New Funding Source for the Arizona Department of Water Resources

Back in April I posted about a piece of legislation passed up in Phoenix that would allow the Arizona Department of Water Resources (ADWR) to replace the funding they used to get as a general fund appropriation by taxing all Arizona cities, based on their population.  ADWR finalized the rulemaking (specially exempted from the governor's moratorium on new regulations, that seems to be a moratorium in name only) last month and set the fees for each of the cities in the state.  The authorizing legislation allows ADWR to use the fee to collect up to $7 million each year, but they gave the cities a break by only going for just over $6.25 million this year.  Obviously Tucson and Phoenix, as the two biggest cities, will be covering a big chunk of the fees - $650k and $1.8 million, respectively.  This municipality fee is meant to cover roughly half of ADWR's budget - the rest coming from fees on permits, permit reviews, and other services the agency provides.  But in the current economic climate I suspect that is probably most of what the agency will be operating on for the coming year.

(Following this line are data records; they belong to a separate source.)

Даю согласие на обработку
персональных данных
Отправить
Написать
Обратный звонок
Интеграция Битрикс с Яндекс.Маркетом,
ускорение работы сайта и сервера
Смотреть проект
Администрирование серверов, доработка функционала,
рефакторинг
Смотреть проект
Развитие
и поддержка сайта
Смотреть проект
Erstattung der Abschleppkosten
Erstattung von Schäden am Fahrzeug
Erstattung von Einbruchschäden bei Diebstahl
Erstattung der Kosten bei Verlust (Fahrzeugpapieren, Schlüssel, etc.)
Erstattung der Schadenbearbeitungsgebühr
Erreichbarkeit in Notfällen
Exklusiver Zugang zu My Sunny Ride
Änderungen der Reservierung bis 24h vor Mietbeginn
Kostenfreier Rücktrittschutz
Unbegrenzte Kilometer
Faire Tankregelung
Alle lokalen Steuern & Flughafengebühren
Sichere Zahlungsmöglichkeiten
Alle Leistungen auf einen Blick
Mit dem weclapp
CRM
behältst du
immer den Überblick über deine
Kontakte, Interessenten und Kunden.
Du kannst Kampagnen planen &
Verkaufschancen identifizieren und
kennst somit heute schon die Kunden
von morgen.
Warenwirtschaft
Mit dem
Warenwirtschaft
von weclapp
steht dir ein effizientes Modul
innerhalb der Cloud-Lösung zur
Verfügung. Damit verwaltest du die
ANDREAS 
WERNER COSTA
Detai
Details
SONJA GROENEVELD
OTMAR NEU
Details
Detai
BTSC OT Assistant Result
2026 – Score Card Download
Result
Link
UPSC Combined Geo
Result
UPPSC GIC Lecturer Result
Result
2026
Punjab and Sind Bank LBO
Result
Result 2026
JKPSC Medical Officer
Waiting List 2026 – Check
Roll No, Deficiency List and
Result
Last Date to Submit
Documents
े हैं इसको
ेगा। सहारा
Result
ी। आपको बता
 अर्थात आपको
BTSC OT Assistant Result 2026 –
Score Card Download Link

The big question that has been bugging me is - how are most cities planning to pay for this new fee?  There are many cities that have public water utilities that will permit them to pass the fee along in their water rates.  Tucson has a utility, but about 30% of that utility's customers live outside the city limits, so it doesn't seem fair to do that here.  There are also many cities that don't have their own water utilities - usually they have private water utilities.  That requires some cities to just cover this fee out of their general fund.  But budgets are pretty squeezed for everyone these days.  Then there are all the people who live in unincorporated areas.  They will pay nothing, presumably, but still derive some value from the services that ADWR provides.

Bisbee, a city of 5,500 people in far southeast Arizona has a private water utility and their city manager sounds none too happy about having to pay an additional 7 grand to the state to keep the doors open at ADWR.  I wonder how much value Bisbee receives from the work that ADWR does?  Or how much value the city of Tucson receives for their share of the money.  Admittedly, you might say that funding the agency the old way probably resulted in many parts of the state receiving more from ADWR than they were paying for, so maybe this method makes more sense.  But I have a feeling the only place that will be getting what they pay for under this system is gonna be the Phoenix metro area.  Although, that has arguably been the case since ADWR closed down all their offices outside of Phoenix last year.

It's just that the services different parts of the state require from a state water management agency vary based on the hydrologic issues that area is dealing with and those services are usually not directly related to population, although population is a factor - but in my opinion it's more about population growth than absolute population.  Maybe that gets covered by the fees for services part of ADWRs budget, hard to say.  But I remain astonished that things looked so grim for ADWR that the cities agreed to fund their activities in this way.

Oh and one other thing.  If you look at the bottom of page 2 of the notice of proposed rulemaking there is a sentence that says: "Monies in the fund are subject to legislative appropriation".  That means the legislature can sweep the fund in future years if they need to top off their budgets, just like they have been doing for the last 3 years.  They have had their wrists slapped by courts on a couple of occasions recently - including their sweep of money from Las Vegas that was intended to buy excess Colorado River water for banking in Arizona.  In that case the court said the fund sweep was unconstitutional, but they refused to order the legislature to give the money back.  Real nice.